EXCERPT PROVIDED =

EVES was mentioned in the discussion of Set Theory theorem provers.
Here is a brief description of the EVES system.

/bill

----------------------------------------------------------------

NAME: NEVER/EVES

KEYWORDS:  automatic induction, decision procedures, forward rules,
    interactive theorem proving, program verification, rewrite rules

DESCRIPTION: 

   SEMANTICS:  

EVES uses untyped first-order logic, without the conventional
distinction between terms and formulas.  The axioms of
Zermello-Fraenkel set theory are included in the EVES "initial
theory."

EVES has a mechanism for defining new functions.  Every declaration
must be proved to define a conservative extension of the theory in
which it appears.  There is also a library system that allows theories
to be combined.  Every axiomatic theory in the library must have a
corresponding "model" that establishes its soundness.

STUDY QUESTIONS =
1. In the EVES description, why must every axiomatic theory in the library have a corresponding "model"? Answer in one to three sentences.
2. Write the next part of the EVES description, picking up after its last sentence.
The rows have nothing to do with the EVES description.

DATA RECORDS =
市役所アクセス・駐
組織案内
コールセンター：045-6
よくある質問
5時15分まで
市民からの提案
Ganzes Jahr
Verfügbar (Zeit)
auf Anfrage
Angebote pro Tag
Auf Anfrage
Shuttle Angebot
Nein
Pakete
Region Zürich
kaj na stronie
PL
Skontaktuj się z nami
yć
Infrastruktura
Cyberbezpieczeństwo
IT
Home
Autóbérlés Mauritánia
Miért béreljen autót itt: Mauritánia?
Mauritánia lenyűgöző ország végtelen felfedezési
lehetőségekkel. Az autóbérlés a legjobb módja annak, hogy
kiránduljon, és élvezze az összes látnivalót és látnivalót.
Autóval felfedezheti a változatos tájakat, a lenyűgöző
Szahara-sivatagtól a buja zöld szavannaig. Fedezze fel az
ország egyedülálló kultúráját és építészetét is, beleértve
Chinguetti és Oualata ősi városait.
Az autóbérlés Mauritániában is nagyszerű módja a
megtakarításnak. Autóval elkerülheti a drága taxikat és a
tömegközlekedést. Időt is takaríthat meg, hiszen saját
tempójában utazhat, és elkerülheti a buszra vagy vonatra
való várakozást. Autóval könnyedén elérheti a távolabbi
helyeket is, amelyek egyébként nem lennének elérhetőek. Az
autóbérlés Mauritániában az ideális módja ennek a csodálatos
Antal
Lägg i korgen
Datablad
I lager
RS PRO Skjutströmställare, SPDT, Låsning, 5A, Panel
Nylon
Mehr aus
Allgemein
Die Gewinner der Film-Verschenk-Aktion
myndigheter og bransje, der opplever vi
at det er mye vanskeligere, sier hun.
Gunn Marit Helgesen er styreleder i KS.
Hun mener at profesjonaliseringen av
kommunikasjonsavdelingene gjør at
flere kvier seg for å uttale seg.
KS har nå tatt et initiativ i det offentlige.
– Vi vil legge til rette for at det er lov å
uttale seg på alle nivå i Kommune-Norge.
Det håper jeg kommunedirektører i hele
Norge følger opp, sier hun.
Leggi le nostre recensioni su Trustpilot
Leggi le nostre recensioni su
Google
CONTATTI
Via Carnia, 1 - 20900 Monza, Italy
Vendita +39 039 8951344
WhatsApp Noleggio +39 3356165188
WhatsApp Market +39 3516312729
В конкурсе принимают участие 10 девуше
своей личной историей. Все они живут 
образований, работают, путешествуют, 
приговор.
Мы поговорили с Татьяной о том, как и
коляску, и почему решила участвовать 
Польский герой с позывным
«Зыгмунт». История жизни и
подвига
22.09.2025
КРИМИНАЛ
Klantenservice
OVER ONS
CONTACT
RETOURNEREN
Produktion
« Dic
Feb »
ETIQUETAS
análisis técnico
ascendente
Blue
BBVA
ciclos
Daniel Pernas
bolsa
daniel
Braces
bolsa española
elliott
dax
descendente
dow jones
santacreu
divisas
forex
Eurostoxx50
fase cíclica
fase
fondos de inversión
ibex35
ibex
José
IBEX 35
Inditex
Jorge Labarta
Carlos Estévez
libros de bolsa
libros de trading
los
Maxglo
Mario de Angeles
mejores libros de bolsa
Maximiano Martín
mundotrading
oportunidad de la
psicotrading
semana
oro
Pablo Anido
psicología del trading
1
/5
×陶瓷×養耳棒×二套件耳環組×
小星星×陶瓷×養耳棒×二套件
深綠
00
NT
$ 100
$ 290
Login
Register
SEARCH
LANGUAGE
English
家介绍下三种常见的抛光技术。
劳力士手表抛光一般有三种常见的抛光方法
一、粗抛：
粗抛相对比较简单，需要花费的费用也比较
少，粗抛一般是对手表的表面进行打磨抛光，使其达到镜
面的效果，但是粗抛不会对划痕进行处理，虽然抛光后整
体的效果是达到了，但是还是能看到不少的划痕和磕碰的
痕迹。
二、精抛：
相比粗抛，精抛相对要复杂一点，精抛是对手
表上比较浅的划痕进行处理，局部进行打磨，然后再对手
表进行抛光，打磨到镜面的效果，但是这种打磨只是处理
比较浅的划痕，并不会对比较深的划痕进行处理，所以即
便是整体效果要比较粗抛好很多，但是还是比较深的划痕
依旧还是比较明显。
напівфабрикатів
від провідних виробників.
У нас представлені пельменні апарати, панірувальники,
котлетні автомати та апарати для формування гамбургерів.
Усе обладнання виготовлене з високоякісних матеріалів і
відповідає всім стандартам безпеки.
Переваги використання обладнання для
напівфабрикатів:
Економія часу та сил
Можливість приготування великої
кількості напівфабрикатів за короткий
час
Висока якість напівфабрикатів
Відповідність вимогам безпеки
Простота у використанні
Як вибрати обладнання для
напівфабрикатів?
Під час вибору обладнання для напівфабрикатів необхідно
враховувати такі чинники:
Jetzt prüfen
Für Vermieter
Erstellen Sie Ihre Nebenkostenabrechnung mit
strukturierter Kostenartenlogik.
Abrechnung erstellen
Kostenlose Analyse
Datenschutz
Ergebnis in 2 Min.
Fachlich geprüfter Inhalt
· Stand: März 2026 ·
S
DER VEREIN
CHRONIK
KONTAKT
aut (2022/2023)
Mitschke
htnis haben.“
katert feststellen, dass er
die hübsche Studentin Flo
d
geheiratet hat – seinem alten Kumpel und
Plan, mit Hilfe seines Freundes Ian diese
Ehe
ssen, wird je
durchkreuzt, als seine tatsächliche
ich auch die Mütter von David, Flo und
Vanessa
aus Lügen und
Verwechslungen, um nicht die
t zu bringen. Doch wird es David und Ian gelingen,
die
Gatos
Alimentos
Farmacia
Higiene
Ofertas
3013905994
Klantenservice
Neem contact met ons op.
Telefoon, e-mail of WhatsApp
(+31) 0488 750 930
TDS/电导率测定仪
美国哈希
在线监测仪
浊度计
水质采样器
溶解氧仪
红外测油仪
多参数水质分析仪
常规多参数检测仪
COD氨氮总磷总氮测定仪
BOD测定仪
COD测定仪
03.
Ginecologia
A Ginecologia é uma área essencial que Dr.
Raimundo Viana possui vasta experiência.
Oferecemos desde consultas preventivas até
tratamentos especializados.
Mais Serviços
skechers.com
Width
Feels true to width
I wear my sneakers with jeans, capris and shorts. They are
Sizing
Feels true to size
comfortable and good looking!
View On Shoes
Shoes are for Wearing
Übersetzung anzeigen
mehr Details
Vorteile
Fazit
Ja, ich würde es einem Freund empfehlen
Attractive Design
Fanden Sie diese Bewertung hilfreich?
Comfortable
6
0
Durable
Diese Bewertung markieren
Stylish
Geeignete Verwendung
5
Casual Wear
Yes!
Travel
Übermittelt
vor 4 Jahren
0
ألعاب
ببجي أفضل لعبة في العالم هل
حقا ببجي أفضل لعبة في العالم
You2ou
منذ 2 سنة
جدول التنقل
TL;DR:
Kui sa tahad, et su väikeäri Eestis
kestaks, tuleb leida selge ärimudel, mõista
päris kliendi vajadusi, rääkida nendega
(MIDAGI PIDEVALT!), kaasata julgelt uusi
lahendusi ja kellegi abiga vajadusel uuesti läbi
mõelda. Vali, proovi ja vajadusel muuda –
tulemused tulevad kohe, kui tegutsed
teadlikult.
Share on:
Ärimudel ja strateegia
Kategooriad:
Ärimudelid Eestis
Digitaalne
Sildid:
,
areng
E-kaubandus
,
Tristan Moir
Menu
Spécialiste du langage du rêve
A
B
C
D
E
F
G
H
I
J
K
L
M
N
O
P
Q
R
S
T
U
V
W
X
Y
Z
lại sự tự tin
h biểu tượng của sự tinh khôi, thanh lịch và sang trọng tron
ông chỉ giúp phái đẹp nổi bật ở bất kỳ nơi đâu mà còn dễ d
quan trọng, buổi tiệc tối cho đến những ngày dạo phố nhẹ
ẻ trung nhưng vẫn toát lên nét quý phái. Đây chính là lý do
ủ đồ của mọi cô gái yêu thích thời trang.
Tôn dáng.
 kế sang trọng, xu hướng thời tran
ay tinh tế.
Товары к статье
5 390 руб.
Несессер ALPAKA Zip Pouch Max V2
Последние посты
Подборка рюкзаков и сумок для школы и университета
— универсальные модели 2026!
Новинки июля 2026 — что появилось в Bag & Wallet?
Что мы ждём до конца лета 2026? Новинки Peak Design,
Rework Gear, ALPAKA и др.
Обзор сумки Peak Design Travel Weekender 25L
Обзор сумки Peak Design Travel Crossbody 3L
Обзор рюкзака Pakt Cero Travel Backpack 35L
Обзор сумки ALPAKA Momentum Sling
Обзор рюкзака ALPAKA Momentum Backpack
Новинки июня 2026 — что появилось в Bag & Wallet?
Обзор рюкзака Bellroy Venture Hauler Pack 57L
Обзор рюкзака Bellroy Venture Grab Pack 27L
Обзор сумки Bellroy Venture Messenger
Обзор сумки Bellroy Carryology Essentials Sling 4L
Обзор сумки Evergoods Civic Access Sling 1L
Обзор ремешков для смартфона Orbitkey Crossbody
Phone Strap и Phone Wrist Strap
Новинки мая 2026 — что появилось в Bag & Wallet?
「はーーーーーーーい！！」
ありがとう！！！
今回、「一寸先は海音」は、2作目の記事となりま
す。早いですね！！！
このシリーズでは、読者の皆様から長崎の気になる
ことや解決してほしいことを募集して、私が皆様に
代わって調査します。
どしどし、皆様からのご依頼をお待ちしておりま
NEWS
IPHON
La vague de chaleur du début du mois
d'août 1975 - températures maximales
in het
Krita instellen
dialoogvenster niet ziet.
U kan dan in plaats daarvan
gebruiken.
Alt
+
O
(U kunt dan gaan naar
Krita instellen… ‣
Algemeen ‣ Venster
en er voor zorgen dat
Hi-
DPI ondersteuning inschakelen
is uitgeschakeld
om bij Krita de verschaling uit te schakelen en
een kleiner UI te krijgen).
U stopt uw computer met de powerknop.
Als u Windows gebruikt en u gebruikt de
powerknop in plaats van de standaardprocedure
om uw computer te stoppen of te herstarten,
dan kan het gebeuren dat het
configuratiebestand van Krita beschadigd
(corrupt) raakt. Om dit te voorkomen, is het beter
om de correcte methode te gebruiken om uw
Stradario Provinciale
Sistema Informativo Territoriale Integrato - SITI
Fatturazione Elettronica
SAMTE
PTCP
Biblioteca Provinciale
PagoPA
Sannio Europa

ANSWERS TO THE EXERCISES =
1. Each axiomatic theory in the library needs a corresponding "model" because that model establishes the theory's soundness.

2.
EVES also allows for procedure definitions. Procedures are specified
using pre and post assertions, and are proved by proving certain
"proof obligations" determined from the procedure definition and its
annotations.

The semantics of Verdi follows the usual first-order model theory,
with simple extensions to handlle definitions and libraries.  The
senmantics of procedures is defined by a denotational definition
that is fully integrated with the model theory for the rest of Verdi.

   DEDUCTIVE MACHINERY:

Proofs are done in the system using commands that perform
equivalent-preserving transformations on the current formula.  The
workhorse of the theorem prover, the reducer, is invoked using the
SIMPLIFY, REWRITE, or REDUCE commands.  The SIMPLIFY command instructs
the reducer to attempt to replace the current formula with an
equivalent formula which the reducer considers to be simpler.  The
reducer performs propositional simplification (propositional
tautologies are always detected), reasons about equalities,
inequalities, integers, and quantifiers, as well as applying forward
rules (rules that are specifically introduced to extend the
simplifier).  The REWRITE command causes the reducer to apply rewrite
rules in addition to the above.  The REDUCE command causes the reducer
to expand function applications using their definitions as well as
performing everything that is done under REWRITE (heuristics based on
those developed by Boyer-Moore are used for recursive functions to
prevent indefinite expansion of function applications).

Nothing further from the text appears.